This is an excerpt from a letter written by the President of SleepQuest to Department of Health and Human Services
CMS is unfortunately missing the mark with what is proposed in 1403 – P. If the status quo in sleep medicine were to continue, then the proposed provision would be necessary. However, with the approval of home sleep testing by CMS, this will truly require a paradigm shift away from the current model. If the sleep physician has any ownership interest in the Home Care Company that provides the equipment for the patient, then clearly a conflict of interest exists. As sleep apnea becomes as widely accepted as asthma and diabetes as a chronic condition, the primary care physician will and should be at the center of the referral process for sleep testing and CPAP treatment as they do for other chronic disease states. This shouldn’t apply to all sleep disorders but specifically for the most commonly prescribed sleep related breathing disorders. If the patient has a neurological condition then the sleep lab should be where the primary care physician refers the patient. The question is, why does the following statement not lead to the best care for the patient?
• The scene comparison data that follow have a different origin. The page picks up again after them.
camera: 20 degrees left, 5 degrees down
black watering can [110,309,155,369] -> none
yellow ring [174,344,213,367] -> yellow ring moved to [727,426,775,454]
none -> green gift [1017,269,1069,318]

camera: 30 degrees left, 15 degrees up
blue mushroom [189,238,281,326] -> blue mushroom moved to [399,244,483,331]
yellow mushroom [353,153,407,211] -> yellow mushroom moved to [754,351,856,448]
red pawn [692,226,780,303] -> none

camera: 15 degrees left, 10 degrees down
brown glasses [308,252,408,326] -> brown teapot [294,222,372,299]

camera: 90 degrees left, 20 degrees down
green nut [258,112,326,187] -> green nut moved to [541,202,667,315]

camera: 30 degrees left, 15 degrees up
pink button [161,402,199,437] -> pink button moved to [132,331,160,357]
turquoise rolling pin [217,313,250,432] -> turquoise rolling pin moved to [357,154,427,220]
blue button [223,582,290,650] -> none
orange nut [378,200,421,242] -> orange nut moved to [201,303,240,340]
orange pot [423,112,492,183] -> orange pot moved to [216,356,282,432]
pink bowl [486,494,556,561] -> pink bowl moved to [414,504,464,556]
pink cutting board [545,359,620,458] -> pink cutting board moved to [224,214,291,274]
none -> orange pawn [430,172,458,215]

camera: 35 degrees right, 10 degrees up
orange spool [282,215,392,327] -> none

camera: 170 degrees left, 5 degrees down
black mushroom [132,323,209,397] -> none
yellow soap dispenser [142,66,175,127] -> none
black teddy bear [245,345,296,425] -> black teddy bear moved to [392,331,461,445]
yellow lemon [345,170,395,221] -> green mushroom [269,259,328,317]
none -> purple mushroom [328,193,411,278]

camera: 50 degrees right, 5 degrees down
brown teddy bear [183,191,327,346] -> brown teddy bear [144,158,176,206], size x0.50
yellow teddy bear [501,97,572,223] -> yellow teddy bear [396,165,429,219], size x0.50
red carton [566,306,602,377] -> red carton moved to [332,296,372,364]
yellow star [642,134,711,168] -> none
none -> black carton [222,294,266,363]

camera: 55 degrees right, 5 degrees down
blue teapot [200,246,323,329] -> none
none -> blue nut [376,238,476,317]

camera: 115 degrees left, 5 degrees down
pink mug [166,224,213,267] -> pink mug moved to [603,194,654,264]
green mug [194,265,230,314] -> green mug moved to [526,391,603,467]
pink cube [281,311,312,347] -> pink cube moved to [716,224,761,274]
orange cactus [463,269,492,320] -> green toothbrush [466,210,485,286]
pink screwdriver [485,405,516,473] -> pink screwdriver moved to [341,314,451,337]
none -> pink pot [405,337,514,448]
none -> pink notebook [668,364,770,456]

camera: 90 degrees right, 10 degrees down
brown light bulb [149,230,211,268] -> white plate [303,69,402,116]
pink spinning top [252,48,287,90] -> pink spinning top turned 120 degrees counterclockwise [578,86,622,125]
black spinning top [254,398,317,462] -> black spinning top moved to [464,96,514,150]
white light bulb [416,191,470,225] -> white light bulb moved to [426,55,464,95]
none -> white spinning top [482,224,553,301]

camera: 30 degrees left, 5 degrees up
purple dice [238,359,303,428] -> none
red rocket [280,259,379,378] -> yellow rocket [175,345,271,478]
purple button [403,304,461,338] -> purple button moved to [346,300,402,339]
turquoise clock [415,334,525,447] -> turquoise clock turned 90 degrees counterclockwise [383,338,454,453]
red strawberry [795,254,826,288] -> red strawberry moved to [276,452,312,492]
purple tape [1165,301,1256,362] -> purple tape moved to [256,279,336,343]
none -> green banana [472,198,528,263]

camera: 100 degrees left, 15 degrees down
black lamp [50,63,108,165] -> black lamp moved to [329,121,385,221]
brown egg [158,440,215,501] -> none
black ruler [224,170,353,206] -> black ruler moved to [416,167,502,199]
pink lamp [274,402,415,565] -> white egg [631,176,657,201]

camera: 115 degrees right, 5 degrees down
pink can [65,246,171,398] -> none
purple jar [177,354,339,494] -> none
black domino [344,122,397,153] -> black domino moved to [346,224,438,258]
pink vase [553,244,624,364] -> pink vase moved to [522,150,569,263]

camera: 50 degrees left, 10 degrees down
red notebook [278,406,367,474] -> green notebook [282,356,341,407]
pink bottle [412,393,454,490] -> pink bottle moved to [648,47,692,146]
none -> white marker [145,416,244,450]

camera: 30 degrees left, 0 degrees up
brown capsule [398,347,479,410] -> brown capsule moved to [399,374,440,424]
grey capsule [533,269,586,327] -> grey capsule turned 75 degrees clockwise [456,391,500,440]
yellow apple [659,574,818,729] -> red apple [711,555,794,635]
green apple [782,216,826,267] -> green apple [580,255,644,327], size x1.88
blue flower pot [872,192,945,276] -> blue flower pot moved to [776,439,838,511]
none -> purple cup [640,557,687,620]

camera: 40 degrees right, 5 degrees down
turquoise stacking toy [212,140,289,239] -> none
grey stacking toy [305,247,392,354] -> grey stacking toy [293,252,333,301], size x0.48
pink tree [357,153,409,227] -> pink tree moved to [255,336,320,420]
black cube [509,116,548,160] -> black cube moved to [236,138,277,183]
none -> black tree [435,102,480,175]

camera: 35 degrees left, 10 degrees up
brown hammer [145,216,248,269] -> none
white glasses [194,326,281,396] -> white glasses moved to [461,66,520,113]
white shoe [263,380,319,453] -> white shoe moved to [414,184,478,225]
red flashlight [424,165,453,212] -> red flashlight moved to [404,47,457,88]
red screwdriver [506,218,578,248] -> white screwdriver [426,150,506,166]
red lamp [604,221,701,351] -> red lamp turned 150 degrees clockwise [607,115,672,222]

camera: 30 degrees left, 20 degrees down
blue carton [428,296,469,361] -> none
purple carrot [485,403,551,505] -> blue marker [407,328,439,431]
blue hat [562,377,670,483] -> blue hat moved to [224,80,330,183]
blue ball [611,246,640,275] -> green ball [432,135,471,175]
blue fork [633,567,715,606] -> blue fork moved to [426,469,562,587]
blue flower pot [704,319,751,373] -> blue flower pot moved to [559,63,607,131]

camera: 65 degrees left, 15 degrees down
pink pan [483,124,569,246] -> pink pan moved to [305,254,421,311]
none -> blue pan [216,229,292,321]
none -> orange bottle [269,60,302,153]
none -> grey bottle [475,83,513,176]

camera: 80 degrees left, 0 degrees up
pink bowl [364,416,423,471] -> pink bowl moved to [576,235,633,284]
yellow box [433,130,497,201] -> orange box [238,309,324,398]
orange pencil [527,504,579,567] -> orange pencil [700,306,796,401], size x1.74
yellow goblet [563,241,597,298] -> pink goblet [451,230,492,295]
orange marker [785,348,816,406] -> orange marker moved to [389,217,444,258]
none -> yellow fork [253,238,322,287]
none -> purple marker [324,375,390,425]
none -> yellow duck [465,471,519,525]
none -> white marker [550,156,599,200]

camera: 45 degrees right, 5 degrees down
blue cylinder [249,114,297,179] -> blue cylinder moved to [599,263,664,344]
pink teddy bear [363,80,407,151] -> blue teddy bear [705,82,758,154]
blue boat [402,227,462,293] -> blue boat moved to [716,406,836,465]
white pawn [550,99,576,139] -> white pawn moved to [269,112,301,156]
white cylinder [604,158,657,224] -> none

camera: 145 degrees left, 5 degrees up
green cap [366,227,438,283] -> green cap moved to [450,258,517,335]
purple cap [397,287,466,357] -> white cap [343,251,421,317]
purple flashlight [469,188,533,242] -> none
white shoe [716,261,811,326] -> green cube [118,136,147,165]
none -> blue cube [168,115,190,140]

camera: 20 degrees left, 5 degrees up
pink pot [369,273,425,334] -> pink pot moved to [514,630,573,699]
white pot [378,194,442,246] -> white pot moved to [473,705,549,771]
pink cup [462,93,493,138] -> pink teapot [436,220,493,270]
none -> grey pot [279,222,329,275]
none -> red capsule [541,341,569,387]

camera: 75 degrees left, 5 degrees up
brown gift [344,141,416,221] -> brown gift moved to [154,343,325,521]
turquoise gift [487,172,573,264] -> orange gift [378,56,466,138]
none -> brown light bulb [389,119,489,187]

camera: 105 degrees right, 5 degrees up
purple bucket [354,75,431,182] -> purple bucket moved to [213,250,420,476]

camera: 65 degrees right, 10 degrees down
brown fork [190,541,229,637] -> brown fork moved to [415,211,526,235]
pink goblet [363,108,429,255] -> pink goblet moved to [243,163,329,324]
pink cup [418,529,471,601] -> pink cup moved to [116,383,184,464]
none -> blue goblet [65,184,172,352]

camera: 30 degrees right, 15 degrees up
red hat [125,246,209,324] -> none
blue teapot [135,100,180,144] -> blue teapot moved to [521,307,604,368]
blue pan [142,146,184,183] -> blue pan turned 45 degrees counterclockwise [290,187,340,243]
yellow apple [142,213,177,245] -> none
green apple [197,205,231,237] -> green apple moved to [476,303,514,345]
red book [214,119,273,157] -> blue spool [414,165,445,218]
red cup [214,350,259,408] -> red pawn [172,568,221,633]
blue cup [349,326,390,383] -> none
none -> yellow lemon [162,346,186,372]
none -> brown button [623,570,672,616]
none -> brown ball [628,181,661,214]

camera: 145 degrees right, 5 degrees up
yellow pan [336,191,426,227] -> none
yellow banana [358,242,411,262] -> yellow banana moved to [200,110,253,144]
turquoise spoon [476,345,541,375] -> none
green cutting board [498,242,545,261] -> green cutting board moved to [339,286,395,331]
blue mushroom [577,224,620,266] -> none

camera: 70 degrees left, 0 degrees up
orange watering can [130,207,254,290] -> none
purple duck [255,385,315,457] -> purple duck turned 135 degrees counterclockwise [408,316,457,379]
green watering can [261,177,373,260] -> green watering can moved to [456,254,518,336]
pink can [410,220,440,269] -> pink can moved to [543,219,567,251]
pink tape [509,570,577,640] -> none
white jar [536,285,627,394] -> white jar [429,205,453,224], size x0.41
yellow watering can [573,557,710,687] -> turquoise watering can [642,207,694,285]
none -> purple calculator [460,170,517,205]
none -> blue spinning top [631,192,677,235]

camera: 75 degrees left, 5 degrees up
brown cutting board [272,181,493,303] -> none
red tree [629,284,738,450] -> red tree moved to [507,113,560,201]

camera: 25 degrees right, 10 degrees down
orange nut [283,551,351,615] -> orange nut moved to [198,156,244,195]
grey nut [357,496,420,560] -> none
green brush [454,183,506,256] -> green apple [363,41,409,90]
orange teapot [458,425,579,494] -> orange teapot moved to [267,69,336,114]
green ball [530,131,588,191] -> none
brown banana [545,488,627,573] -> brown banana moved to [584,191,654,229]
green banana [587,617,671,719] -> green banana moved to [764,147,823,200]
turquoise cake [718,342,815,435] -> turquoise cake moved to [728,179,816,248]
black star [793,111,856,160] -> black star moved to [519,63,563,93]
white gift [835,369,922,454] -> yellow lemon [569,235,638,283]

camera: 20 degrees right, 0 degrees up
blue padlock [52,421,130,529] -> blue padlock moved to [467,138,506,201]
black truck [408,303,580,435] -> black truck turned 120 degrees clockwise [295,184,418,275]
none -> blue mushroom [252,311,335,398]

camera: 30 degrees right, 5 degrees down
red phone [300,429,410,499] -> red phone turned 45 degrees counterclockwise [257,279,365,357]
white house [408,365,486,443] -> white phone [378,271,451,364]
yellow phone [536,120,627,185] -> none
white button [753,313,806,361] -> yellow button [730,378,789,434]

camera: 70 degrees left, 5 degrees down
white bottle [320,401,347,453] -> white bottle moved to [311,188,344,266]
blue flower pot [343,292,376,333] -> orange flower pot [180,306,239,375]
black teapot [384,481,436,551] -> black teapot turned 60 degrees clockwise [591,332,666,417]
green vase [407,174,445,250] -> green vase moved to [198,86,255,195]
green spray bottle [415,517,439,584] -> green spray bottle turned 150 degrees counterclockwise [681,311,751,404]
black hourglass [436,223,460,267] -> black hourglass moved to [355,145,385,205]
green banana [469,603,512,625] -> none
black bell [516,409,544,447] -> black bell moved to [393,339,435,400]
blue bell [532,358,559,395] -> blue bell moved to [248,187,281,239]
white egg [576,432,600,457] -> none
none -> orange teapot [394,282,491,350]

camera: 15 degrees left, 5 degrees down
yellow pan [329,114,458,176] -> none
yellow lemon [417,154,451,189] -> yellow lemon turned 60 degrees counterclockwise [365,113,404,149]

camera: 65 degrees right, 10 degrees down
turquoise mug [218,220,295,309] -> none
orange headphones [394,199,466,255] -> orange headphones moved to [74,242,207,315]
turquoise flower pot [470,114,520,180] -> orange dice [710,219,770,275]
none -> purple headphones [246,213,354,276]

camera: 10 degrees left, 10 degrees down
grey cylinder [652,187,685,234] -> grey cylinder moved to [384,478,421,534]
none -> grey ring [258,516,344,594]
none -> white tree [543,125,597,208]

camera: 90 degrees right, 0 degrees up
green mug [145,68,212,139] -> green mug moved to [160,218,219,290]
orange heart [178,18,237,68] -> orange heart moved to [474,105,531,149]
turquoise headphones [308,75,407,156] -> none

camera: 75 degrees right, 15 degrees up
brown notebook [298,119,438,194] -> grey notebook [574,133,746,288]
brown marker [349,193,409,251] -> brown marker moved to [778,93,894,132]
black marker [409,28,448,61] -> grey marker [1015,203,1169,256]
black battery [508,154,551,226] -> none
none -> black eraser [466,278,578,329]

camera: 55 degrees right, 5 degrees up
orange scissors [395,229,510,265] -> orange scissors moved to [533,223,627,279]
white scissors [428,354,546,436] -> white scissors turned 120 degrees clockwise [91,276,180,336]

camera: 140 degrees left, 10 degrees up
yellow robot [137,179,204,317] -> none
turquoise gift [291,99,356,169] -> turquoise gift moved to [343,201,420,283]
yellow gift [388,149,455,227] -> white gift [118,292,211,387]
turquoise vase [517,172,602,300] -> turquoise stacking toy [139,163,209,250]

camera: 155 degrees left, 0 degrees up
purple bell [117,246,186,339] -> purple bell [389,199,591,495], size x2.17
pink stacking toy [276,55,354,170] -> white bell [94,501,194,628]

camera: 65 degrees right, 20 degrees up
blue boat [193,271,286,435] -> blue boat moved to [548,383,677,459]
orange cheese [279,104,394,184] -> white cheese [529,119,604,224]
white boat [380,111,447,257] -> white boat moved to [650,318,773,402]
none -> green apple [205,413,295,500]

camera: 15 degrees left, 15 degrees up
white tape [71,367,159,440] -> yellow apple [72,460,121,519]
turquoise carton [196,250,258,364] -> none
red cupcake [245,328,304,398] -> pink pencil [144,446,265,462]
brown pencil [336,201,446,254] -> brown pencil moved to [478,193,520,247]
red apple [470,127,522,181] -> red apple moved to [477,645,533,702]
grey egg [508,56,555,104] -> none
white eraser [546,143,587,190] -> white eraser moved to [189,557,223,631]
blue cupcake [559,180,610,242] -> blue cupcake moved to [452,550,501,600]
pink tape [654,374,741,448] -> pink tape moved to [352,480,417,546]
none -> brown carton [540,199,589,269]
“Prohibit payment to the supplier of the CPAP device when such supplier, or its affiliate, directly or indirectly is the provider of the sleep test that is used to diagnose a Medicare beneficiary with OSA.”
With the approval of home sleep testing by CMS, access for sleep testing and treatment will increase substantially and we simply do not have enough board certified sleep physicians to handle the upcoming demand. Consider other disease states where the referring PCP has a choice as to whom and where he/she believes will provide the best care for his/her patient. Sleep apnea will soon be considered like asthma and diabetes as a chronic condition which makes the above statement apply only to sleep labs that have an ownership interest in a DME company.
If our goal is to look out for what is best for the patient, then we must STOP viewing sleep medicine as we have since its inception in 1970. With the existing fragmented model, the sleep lab sends the patient to a home care company who provides CPAP as just one of their 1,500 products. These companies employ staff that are responsible for patients with over 150 disease and disorders, which is why the national compliance level for home care companies has been shown to be a dreadful 41% for CPAP use. With the current model, patients complain of being caught in a game of “pickle” between the sleep laboratory and the home care company; neither one often taking accountability for successful treatment.
Our organization has provided in-home diagnostic testing and treatment for patients with sleep related breathing disorders and has done so for almost fifteen years. We provide a continuum-of-care for these patients that have resulted in an unmatched compliance level of 93%. We partner and empower primary care physicians and others with the knowledge to manage their OSA patients at a cost that is far below the current method of testing and treating their patients. Our Board certified sleep physicians do not write prescriptions but only review and interpret our studies to provide expert oversight and consent with PCP’s as needed.
By offering a focused approach including both testing and treatment, our organization is able to shift responsibility for the patient’s care from day one and should anything go wrong with the testing or treatment, the patient contacts one provider directly thus providing a simpler point of contact for the patient
With our model, it’s the referring physician who has a choice of where he/she sends the testing and treatment, therefore no conflict of interest exists. I am writing you because we would like to continue to provide both testing and treatment for CMS patients if requested by a referring physician for the benefit of the patient. My concern is that we won’t be able to do this with the way the current policy is written. We know our model works based on a study performed with Board certified sleep physicians from the Stanford Sleep Clinic in 2005 – 2006.
If our organization were allowed to become an IDTF for CMS, the patient benefits from our disease management approach to OSA because our professionals can provide the necessary expertise to troubleshoot problems that patients encounter when adjusting to treatment.
My understanding is that CMS is concerned that the physician who interprets the in-home sleep study may gain financially by recommending that the patient be placed on treatment when in actuality the patient’s study is normal. First of all this would be a clear sign of malpractice and I doubt a physician would subject himself or herself to this possibility. Second, the provider could be required to share with CMS the legal agreement between the company and the physician that shows that the physician can in no way gain financially by misinterpreting sleep studies and furthermore there is a clear separation between his/her duties as an interpreter and the provision of durable medical equipment.
I hope for the patient’s sake that CMS does not implement the current proposed policy but demonstrates open mindedness concerning which pathway will obtain the best outcome for each of their beneficiaries.